Design files in text formats

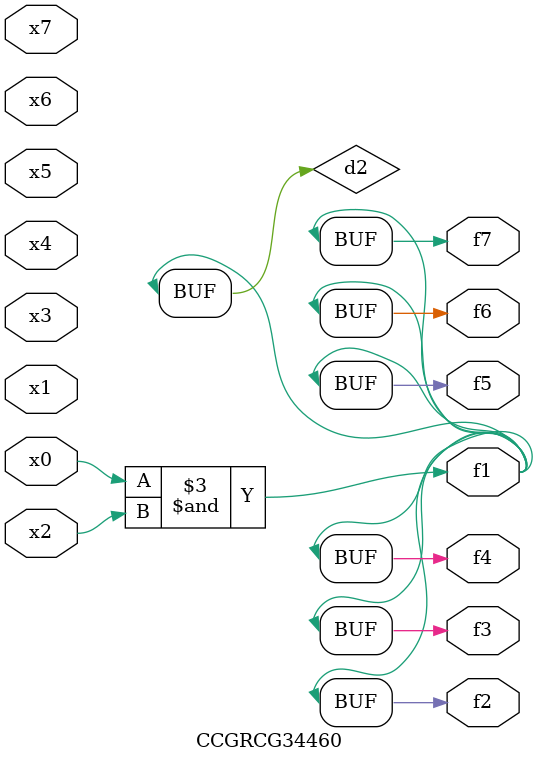
<source format=v>
module CCGRCG34460(
	input x0, x1, x2, x3, x4, x5, x6, x7,
	output f1, f2, f3, f4, f5, f6, f7
);

	wire d1, d2;

	nor (d1, x3, x6);
	and (d2, x0, x2);
	assign f1 = d2;
	assign f2 = d2;
	assign f3 = d2;
	assign f4 = d2;
	assign f5 = d2;
	assign f6 = d2;
	assign f7 = d2;
endmodule

</source>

Work item
Repeat each line of the records exactly, dropping the pictures.

Task answer
<source format=v>
module CCGRCG34460(
	input x0, x1, x2, x3, x4, x5, x6, x7,
	output f1, f2, f3, f4, f5, f6, f7
);

	wire d1, d2;

	nor (d1, x3, x6);
	and (d2, x0, x2);
	assign f1 = d2;
	assign f2 = d2;
	assign f3 = d2;
	assign f4 = d2;
	assign f5 = d2;
	assign f6 = d2;
	assign f7 = d2;
endmodule

</source>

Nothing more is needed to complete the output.